§ **Teks untuk Dianalisis**
■ ■ ■ ■
Kamis, 16 November 2017

Fachriza Mahdiyatul Husna

Artikel Bahasa dan Hubungannya dengan Kognisi Manusia
Bahasa menurut psikolog kognitif adalah sistem komunikasi yang didalamnya terjadi proses pengiriman (transmitted) pikiran dengan perantara suara (seperti percakapan) atau simbol (seperti kata-kata tertulis atau isyarat fisik). Bahasa merupakan elemen penting dalam sebagian besar aktivitas manusia yang meliputi komunikasi, berpikir, penginderaan dan representasi informasi, kognisi tingkat tinggi, dan neurologi (Solso, dkk, 2008).

A. Kata-kata dan Maknanya
Leksikon (lexicon) adalah kamus verbal tempat penyimpanan kata-kata dalam otak manusia. Sekitar 60.000 kata yang berbeda tersimpan di dalam otak, namun kata-kata lainnya dapat kita pahami dan secara konstan kata-kata baru terus diproduksi.
■ ■ ■ ■
§ **Tugas yang Dikerjakan**
1. Ubah paragraf yang diawali "Bahasa menurut psikolog kognitif" dalam teks tentang bahasa dan kognisi manusia menjadi daftar poin yang tetap memuat fakta utamanya.
2. Lanjutkan teks tentang bahasa dan kognisi manusia mulai dari kalimat terakhirnya.

§ **Data yang Disediakan**
■ ■ ■ ■
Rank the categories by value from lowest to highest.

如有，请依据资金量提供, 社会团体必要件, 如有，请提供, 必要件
■ ■ ■ ■
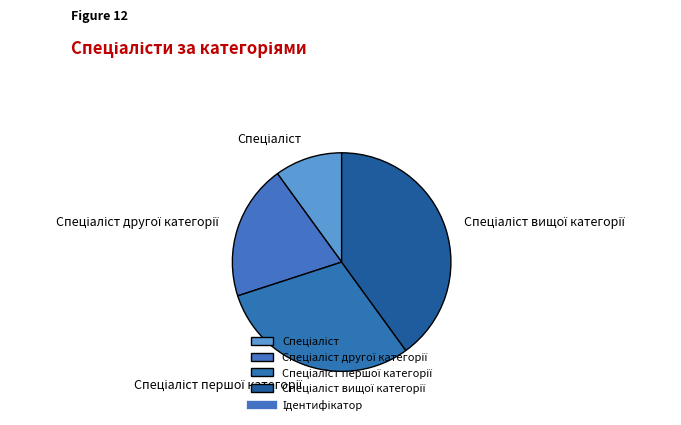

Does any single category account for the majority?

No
■ ■ ■ ■
§ **Jawaban Tugas**
1.
- Menurut psikolog kognitif, bahasa adalah sistem komunikasi yang menjadi sarana pengiriman pikiran.
- Pikiran dikirim melalui suara (seperti percakapan) atau simbol (seperti kata-kata tertulis atau isyarat fisik).
- Bahasa merupakan elemen penting dalam sebagian besar aktivitas manusia, yaitu komunikasi, berpikir, penginderaan dan representasi informasi, kognisi tingkat tinggi, serta neurologi (Solso, dkk, 2008).

2.
Struktur Tata Bahasa
Tata bahasa adalah cara kata-kata disusun menjadi frasa atau kalimat. Urgensi mengetahui rules of sequencing (peraturan yang mengatur urutan bentuk kata kerja [tenses] menurut waktu [present, past, atau future tense]) adalah untuk dapat menyampaikan ide-ide kita kepada orang lain.
Secara teknis, studi tata bahasa (grammar) mencakup area fonologi (phonology) yakni ilmu yang mempelajari kombinasi suara dalam bahasa; morfologi (morphology), ilmu tentang kombinasi potongan kata dan kata itu sendiri sehingga menjadi unit yang lebih besar; dan sintaksis (syntax) yaitu ilmu tentang kombinasi kata sehingga membentuk frasa atau kalimat. Beberapa studi neurologis awal seperti yang dilakukan oleh Broca dan Wernicke menemukan pusat-pusat pemrosesan di korteks terutama berpusat di hemisfer serebral kiri yang telibat dalam produksi percakapan dan pemahaman bahasa (Solso, dkk, 2008).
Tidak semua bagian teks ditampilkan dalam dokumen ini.